Hey, great. Thanks for taking our question. Maybe a follow-up on the commentary on some off-label FSGSUs. I wonder if you could comment as to whether those patients are, you know, coming in at about 2x the IGAM dose or if they're still early in their treatment course and maybe not titrate up fully yet. Thanks.

Alex, thanks for the question. So, we do have limited insight into some of that information, and I would not want to generalize around the dosing at this point. I think what's important is that, you know, upon an approval, we would make sure that physicians are appropriately educated on the label, on the target dose, and of course, as we have with IGAN, we've got strong patient services support for the patients and their offices to ensure that they're at the appropriate dose.

Joe Pantkinis from HC Wainwright, your line is open.

Hi, thanks, and good afternoon. So, first, I want to talk more about the expenses that you mentioned earlier, but to the totality of the expenses going forward. I won't ask you to project profitability timing, but I guess can you directionally speak to, you know, especially R&D going forward as, you know, you're going to bringing PEG back into the clinic and how we should sort of view that offset by PhilSparry revenues? And then secondly, I'm just curious with regard to Rinalis and Chugai, any change in timelines for development of Sparcentan in Japan, South Korea, and Taiwan?

Joe, thanks for the questions. I'll quickly address the last one and then turn it over to Chris to answer the questions on expenses. No change in timelines. We've been incredibly impressed with the speed and quality of work from Rinalis, and we have a high regard for two-guy pharmaceuticals. We would expect that they would be, you know, just as focused when they initiate the FSGS and Alport syndrome programs. We can't speak for them, but what I can say is what we've seen thus far has been very impressive. Chris?
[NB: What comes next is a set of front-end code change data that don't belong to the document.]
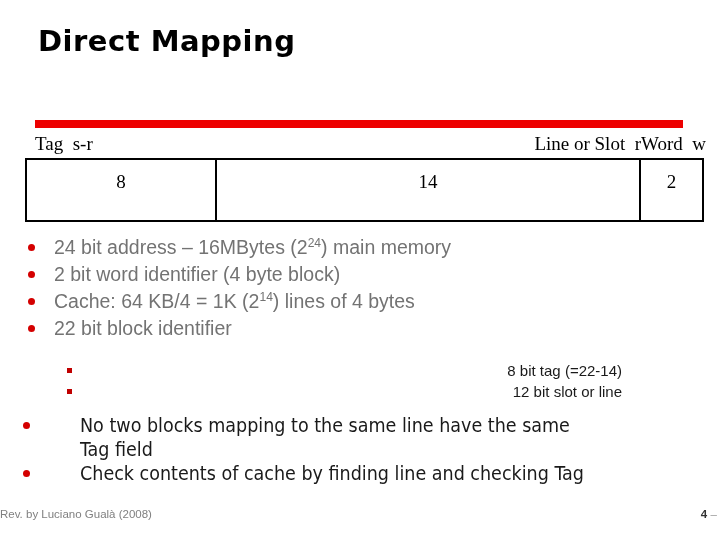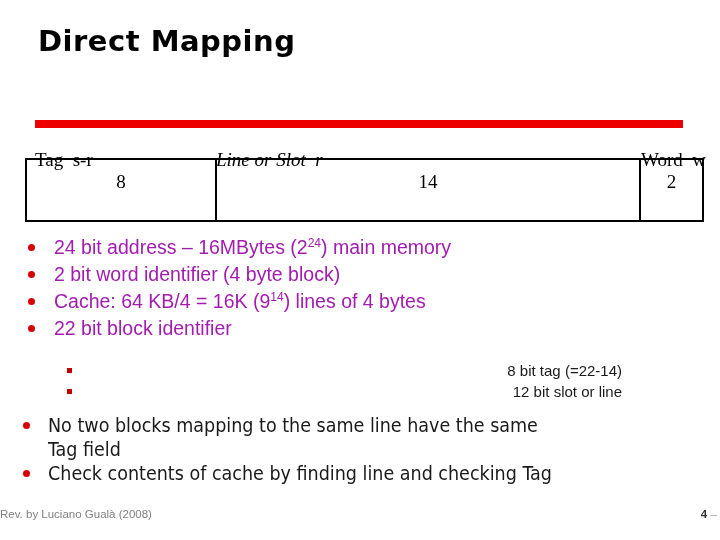--- a/index.html
+++ b/index.html
@@ -50,7 +50,7 @@
   .addr-head {
     position: absolute;
     left: 25px;
-    top: 149px;
+    top: 133px;
     width: 679px;
     height: 26px;
     font-family: "Liberation Serif", serif;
And Joe, on the R&D front for operating expenses, we're in the midst of the budgeting process now, so I'll be able to come back with a little bit more clarity on that post-4Q. But you are right that we do expect to have additional investments for pectin adenases that clinical operation really ramps up once we restart. And we're looking at investment there to, you know, have that be the fastest enrollment and timeline to top line data while maintaining quality that we can. And for sparse centen, there are, as you might imagine, with Duplex and Protect, we do see a ramp down in activity in that. But there are also other evidence generation efforts that could potentially be helpful. both in IgA nephropathy, but then also in FSGS pending approval here, where we believe we can help generate even more value. And then the last thing I'll highlight with Phil Sparry that's still going to be an investment is going to be the transplant studies that recently kicked off and are in the recruiting phase now. So there are still investments that we need to make on the R&D front. But to your point or question around the context of in revenue, we expect revenue to continue to grow very nicely and be able to support our efforts here.

Thank you. Thank you.

Ladies and gentlemen, this concludes the question and answer session of today's conference call. I'll hand the call back over to Nivi.

Thank you everyone for joining today's call. Have a great rest of your day.

This concludes today's conference call. Thank you for participating. You may now disconnect. Thank you.